**Dataset entries**:
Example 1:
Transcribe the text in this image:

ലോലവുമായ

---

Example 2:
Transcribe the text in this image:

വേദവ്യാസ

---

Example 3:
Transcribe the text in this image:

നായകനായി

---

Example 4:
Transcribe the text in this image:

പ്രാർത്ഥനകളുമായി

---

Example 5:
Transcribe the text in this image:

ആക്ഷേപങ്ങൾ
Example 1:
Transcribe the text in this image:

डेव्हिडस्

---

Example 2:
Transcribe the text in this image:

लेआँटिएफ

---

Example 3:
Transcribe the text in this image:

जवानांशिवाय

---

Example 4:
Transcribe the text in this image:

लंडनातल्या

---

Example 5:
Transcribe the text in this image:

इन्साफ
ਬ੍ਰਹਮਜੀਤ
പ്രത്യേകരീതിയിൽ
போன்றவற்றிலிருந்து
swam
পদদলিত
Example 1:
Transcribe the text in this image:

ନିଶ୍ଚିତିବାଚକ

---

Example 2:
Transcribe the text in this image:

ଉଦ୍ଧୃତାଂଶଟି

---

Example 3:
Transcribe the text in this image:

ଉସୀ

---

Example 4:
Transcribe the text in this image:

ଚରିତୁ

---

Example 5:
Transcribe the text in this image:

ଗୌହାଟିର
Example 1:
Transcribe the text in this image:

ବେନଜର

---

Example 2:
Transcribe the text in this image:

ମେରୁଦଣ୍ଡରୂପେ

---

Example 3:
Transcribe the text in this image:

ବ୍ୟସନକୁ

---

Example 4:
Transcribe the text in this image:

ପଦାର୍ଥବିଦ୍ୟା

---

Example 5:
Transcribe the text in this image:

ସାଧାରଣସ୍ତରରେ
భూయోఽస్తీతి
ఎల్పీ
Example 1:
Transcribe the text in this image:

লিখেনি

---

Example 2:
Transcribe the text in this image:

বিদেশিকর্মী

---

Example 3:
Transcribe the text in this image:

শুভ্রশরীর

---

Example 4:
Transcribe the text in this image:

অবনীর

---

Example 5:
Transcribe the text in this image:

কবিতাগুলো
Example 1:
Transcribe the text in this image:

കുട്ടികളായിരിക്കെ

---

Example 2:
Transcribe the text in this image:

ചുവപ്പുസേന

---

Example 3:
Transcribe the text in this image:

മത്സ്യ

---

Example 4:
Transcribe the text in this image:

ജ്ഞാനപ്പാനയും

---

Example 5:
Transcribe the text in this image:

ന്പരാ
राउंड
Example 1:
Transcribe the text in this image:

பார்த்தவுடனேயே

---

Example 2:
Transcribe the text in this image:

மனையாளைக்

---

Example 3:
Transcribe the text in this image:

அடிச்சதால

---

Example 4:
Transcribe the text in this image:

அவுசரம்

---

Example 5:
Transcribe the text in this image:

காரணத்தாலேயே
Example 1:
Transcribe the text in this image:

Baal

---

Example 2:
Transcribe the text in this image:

**Work to be completed**:
Reproduce every word in the material above, keeping each character unchanged.

**Full answer**:
Example 1:
Transcribe the text in this image:

ലോലവുമായ

---

Example 2:
Transcribe the text in this image:

വേദവ്യാസ

---

Example 3:
Transcribe the text in this image:

നായകനായി

---

Example 4:
Transcribe the text in this image:

പ്രാർത്ഥനകളുമായി

---

Example 5:
Transcribe the text in this image:

ആക്ഷേപങ്ങൾ
Example 1:
Transcribe the text in this image:

डेव्हिडस्

---

Example 2:
Transcribe the text in this image:

लेआँटिएफ

---

Example 3:
Transcribe the text in this image:

जवानांशिवाय

---

Example 4:
Transcribe the text in this image:

लंडनातल्या

---

Example 5:
Transcribe the text in this image:

इन्साफ
ਬ੍ਰਹਮਜੀਤ
പ്രത്യേകരീതിയിൽ
போன்றவற்றிலிருந்து
swam
পদদলিত
Example 1:
Transcribe the text in this image:

ନିଶ୍ଚିତିବାଚକ

---

Example 2:
Transcribe the text in this image:

ଉଦ୍ଧୃତାଂଶଟି

---

Example 3:
Transcribe the text in this image:

ଉସୀ

---

Example 4:
Transcribe the text in this image:

ଚରିତୁ

---

Example 5:
Transcribe the text in this image:

ଗୌହାଟିର
Example 1:
Transcribe the text in this image:

ବେନଜର

---

Example 2:
Transcribe the text in this image:

ମେରୁଦଣ୍ଡରୂପେ

---

Example 3:
Transcribe the text in this image:

ବ୍ୟସନକୁ

---

Example 4:
Transcribe the text in this image:

ପଦାର୍ଥବିଦ୍ୟା

---

Example 5:
Transcribe the text in this image:

ସାଧାରଣସ୍ତରରେ
భూయోఽస్తీతి
ఎల్పీ
Example 1:
Transcribe the text in this image:

লিখেনি

---

Example 2:
Transcribe the text in this image:

বিদেশিকর্মী

---

Example 3:
Transcribe the text in this image:

শুভ্রশরীর

---

Example 4:
Transcribe the text in this image:

অবনীর

---

Example 5:
Transcribe the text in this image:

কবিতাগুলো
Example 1:
Transcribe the text in this image:

കുട്ടികളായിരിക്കെ

---

Example 2:
Transcribe the text in this image:

ചുവപ്പുസേന

---

Example 3:
Transcribe the text in this image:

മത്സ്യ

---

Example 4:
Transcribe the text in this image:

ജ്ഞാനപ്പാനയും

---

Example 5:
Transcribe the text in this image:

ന്പരാ
राउंड
Example 1:
Transcribe the text in this image:

பார்த்தவுடனேயே

---

Example 2:
Transcribe the text in this image:

மனையாளைக்

---

Example 3:
Transcribe the text in this image:

அடிச்சதால

---

Example 4:
Transcribe the text in this image:

அவுசரம்

---

Example 5:
Transcribe the text in this image:

காரணத்தாலேயே
Example 1:
Transcribe the text in this image:

Baal

---

Example 2:
Transcribe the text in this image:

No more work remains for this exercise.